▸ DIRECTION 1
Write down the part of the coordinate puzzle thread below from "70 x 94 x 111" up to and including "template to use.", word for word.
▸ DIRECTION 2
Carry the forum thread on coordinate puzzle schemes further, starting right after its final sentence.

━━━━━ PAGE ━━━━━

Math Puzzle Challenge For You Wizards.

[CoyoteRed]

We've all seen them. The fill in the blank puzzles where you look up dead people's names or dates, or count some objects, and fill in the blank. One for one. Find the number, have the number for that position in the coords. Pretty simple.

 

...but not very secure. In many cases you can skip one or more numbers and still find the cache. For instance, if you are missing the .0x0 (one hundredths) of the minute, there are only 10 places where it could be. Plus, if you are smart about it you can eliminate many of the 10 and narrow it down even further.

 

In short, this scheme is not secure. It's fine for many instances, but not all. Try to get more secure and you start needing advanced math or have other issues in the field.

 

Here's the challenge. Come up with a simplest, but secure, scheme to produce an offset to use against a given set of coordinates. You can use 6-10 numbers as clues. (Flexible use of numbers with the same scheme is prefered.) You must use only math that can be done on paper and in field, or on a plain calculator, i.e. add, subtract, multiply, and divide.

 

Here's the kicker: change only one number and the resulting offset can change to anywhere within the total range for that scheme for both numbers that make up the coordinates.

 

I thought up one this afternoon, but I'm sure there can be and easier way. I'll post mine below.

 

Can you come up with a better one?

[CoyoteRed]

This is what I thought up. It's kind of cumbersome, but can be done on paper and I'm thinking it'd be pretty hard to guess at the coordinates with just one missing number.

 

A series of 8 numbers (could be more or less) between 1 - 99.

 

Example:27 73 14 92 43 56 21 84

 

Arrange the numbers in ascending order and then label A-H.

 

14-A, 21-B, 27-C, 43-D, 56-E, 73-F, 84-G, 92-H

 

You now calculate two numbers using the following:

 

(A+E)*(B+F)*(C+G)/(D*H) for Lat offset and (A+G)*(B+E)*(C+H)/(D*F) for Long offset

 

In this example:

 

A+E=14+56=70

B+F=21+73=94

C+G=27+84=111

D*H=43x92=3956

70 x 94 x 111 / 3956=184.62588

 

For the other equation, it is 286.07008

 

This math can be kept staight fairly easily if there is a premade template to use.

 

To get the offset from the above numbers, the hider designates which part of the number to use. i.e. XX_._ _ _ which would mean the offset would be 4.625 and 6.070. Add these to a predetermined set of coordinates to find the cache.

 

The entire clue set could be, "Using CR's puzzle scheme you are looking for 8 numbers. Distill these to XX_._ _ _ and add to N32° 32.834 W080° 43.883 to find the cache."

 

In this example the resulting coords would be N32° 37.459 W080° 49.953.

 

You can see if you change any one number the end result is vastly different for both results and in this case anywhere within a 100 square minute area! While not every number will result in a logical end number, the possiblities are pretty large for someone doing this with just a pad of paper. The offset can be large or small. It can be adapted to more or fewer numbers.

 

Like I said, pretty cumbersome. But it can be done in the field and is a lot more secure.

[2oldfarts (the rockhounders)]

Sent you an E-mail. If you wish to share it on the forums feel free to do so.

 

John

[CoyoteRed]

Get your coordinates, say 45 XX.XXX & 110 XX.XXX.  Divide XX.XXX by Y where Y is the last number they will find.

━━━━━ DATASET SECTION ━━━━━

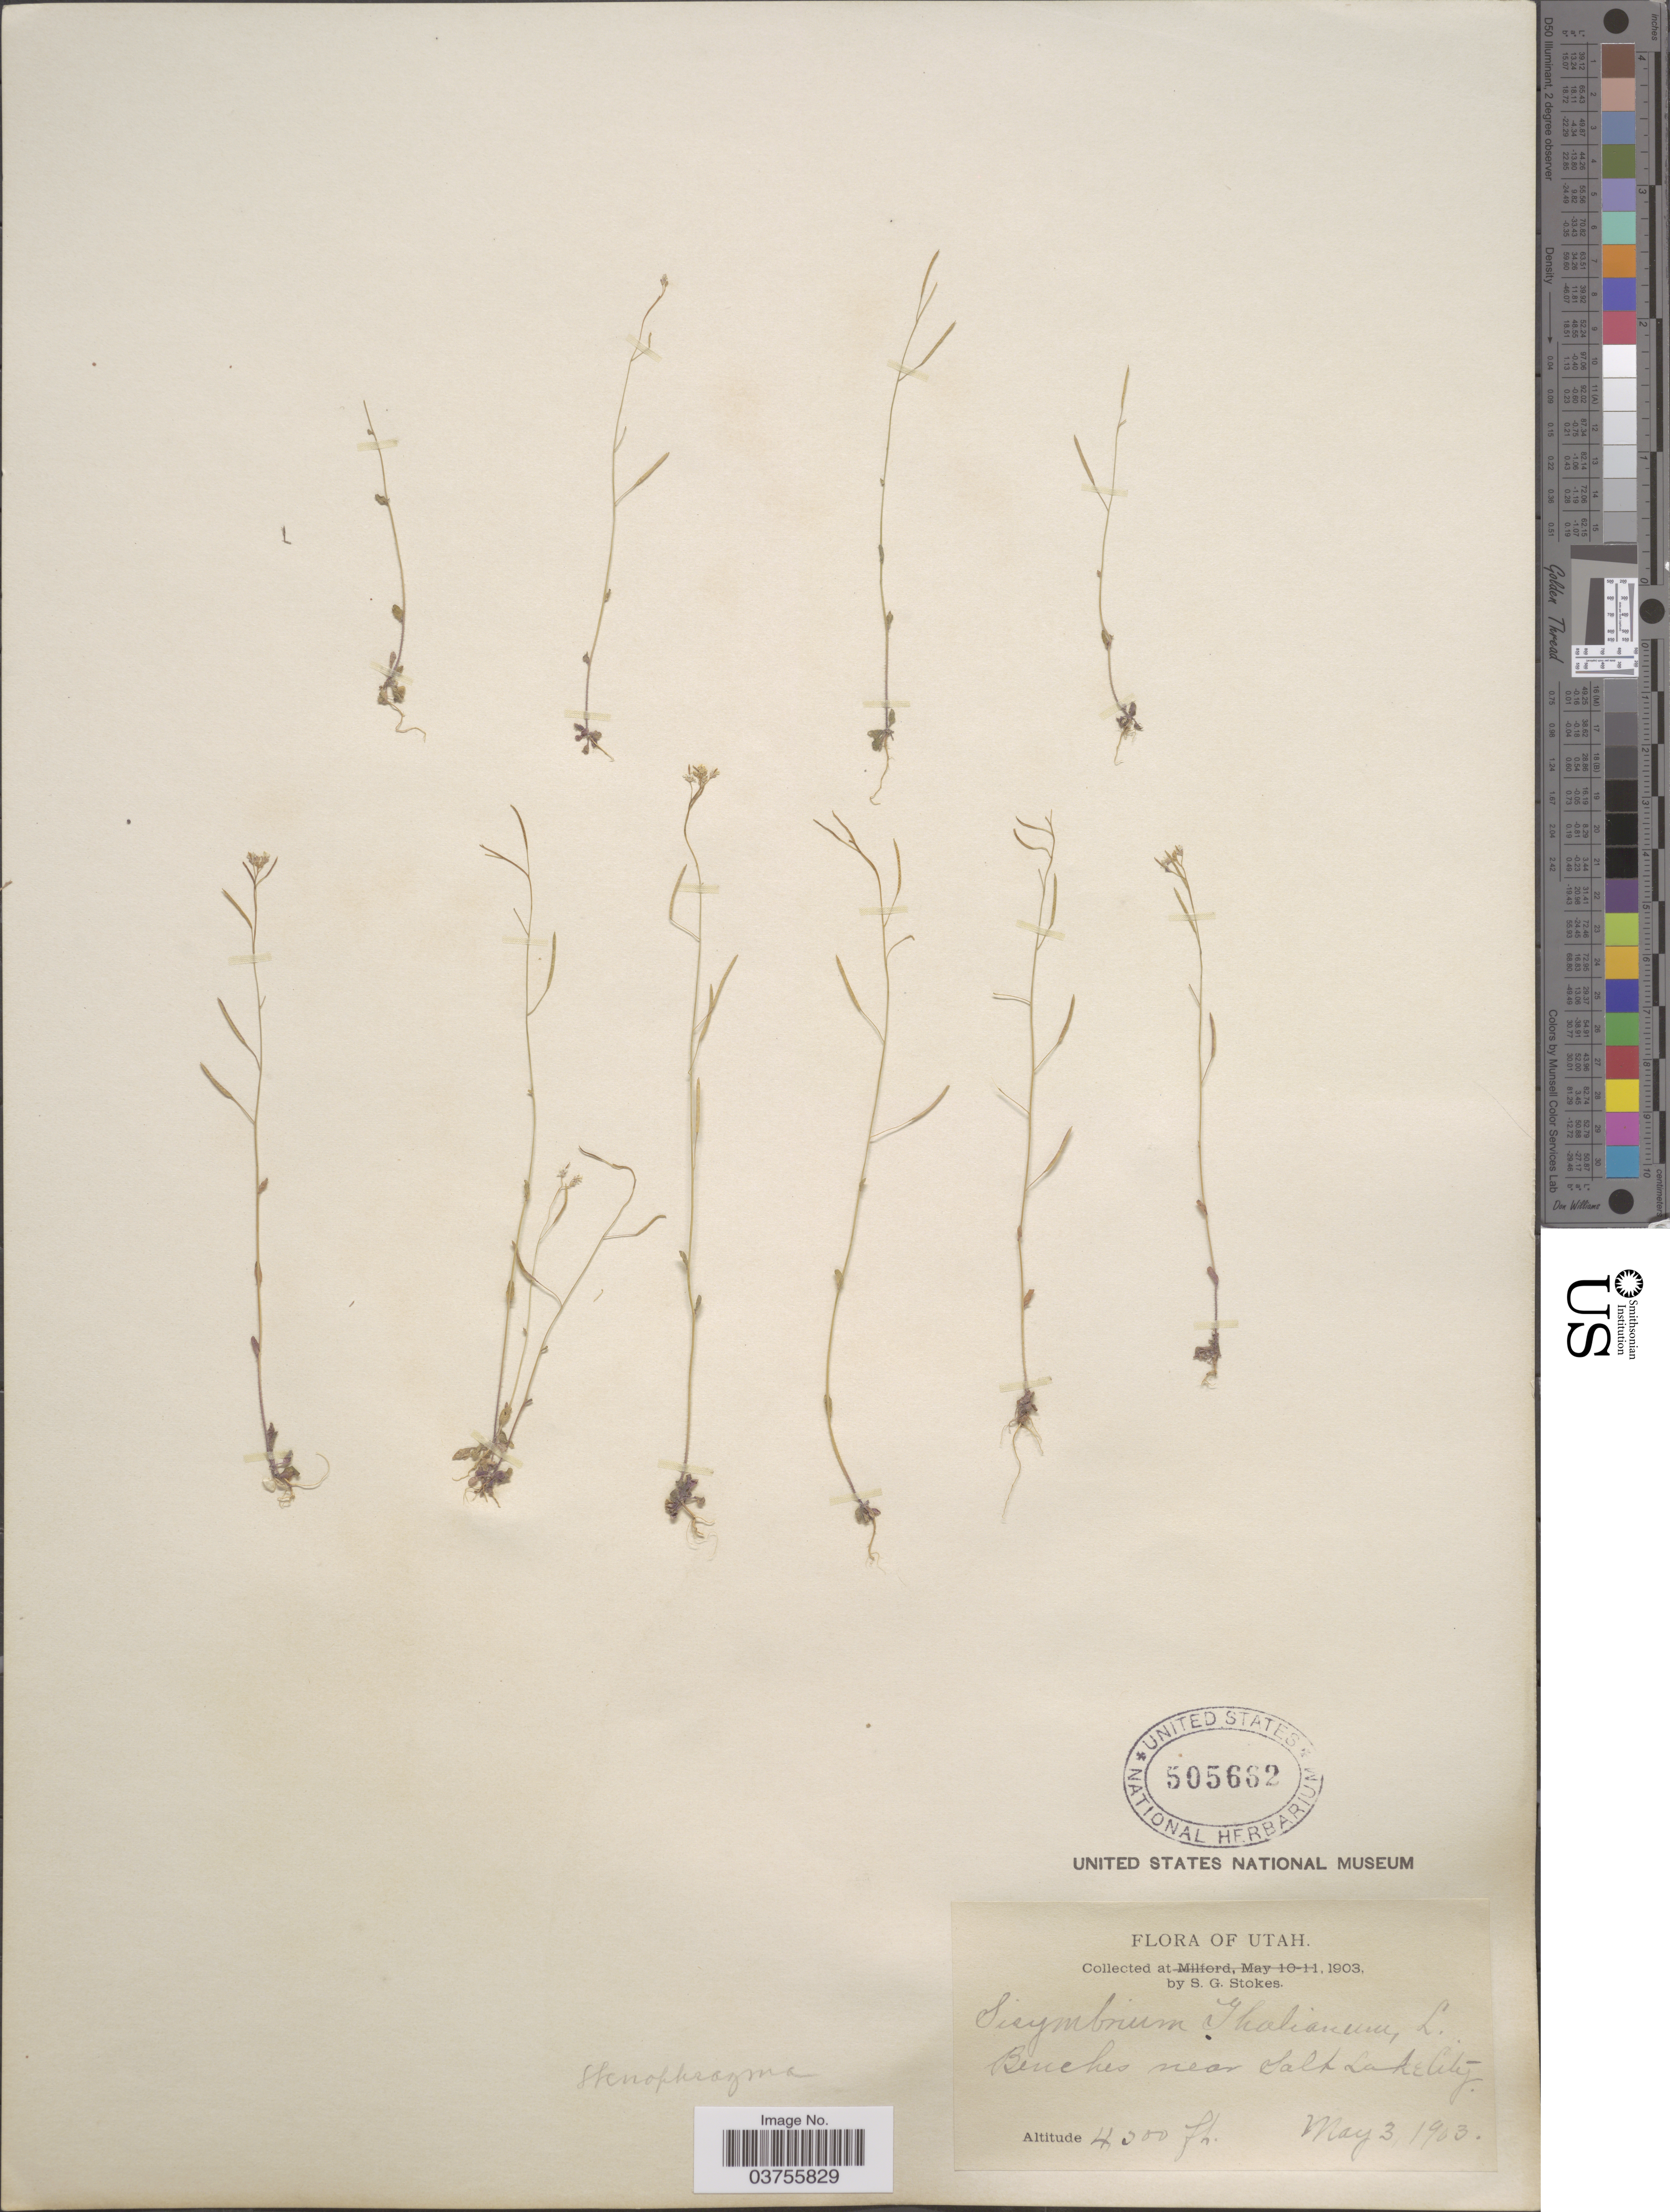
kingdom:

━━━━━

▸ TASK RESPONSE 1
70 x 94 x 111 / 3956=184.62588

 

For the other equation, it is 286.07008

 

This math can be kept staight fairly easily if there is a premade template to use.

▸ TASK RESPONSE 2
They must find the digits  from your division answer and then multiply by Y. Substituting another number for Y will throw the answer way off course. Substituting for any of the digits in the answer could throw the coordinates off by as much as 2,600 feet or more. For example you have the digits XX.101 and a multiplier of 5 your answer would be XX.505, but if you substituted a 9 for the 0 (as in XX.1X1) you would get XX.945 (which is off by 2,640 feet).

You could do this for either one or both set of numbers (Lat/Long).

This is what John sent me.

 

Not bad. Harder to crack than the straight foward fill-in-the-blanks. A lot easier than mine that's for sure!

[+SylvrStorm]

Can you come up with a better one?

I wouldn't say it's necessarily better, and it's not generic like yours or 2oldfarts, but I've got a cache that I think you need every number to find: Memorial Benches.

 

I like the fact that it's not an offset (unless you count it as an offset from the minute integers). You are calculating the actual coords directly. Took a bit of fiddling with the numbers to get it to work out. By calculating the coords directly, you reduce the hidden clues, like 'this digit will have to be less than three for it to work out'.

 

I think the key to anything like this is to include multiplication with a minimum of one two digit number, and if there's any addition in the final step, it must be at least a two digit number, and those digits must be completely unpredictable. At a more fundamental level, it's important to use math (even simple math) rather than direct substitution, because then the impact of one missing number will always be to more than a single digit in the final solution.

 

SylvrStorm

[+geo-jedi]

Factors work. We did a cache that required the multiplication of a set of numbers to come up with the coordinates of the cache. The final product was 17 digits. The last fifteen represented the coords. Do make it even more secure, you could make the middle fifteen the coords.

 

The hard part is finding the factors once you know where the final cache is going to be. Fortunately, there are factoring programs out there that will help. You may have to play with the non-coord digits a bit to come up with reasonable factors.

 

We did this as a puzzle cache where factors were left in a number of caches that needed to be found first. This technique prevented anyone from guessing the final coords without having found all of the preliminaries.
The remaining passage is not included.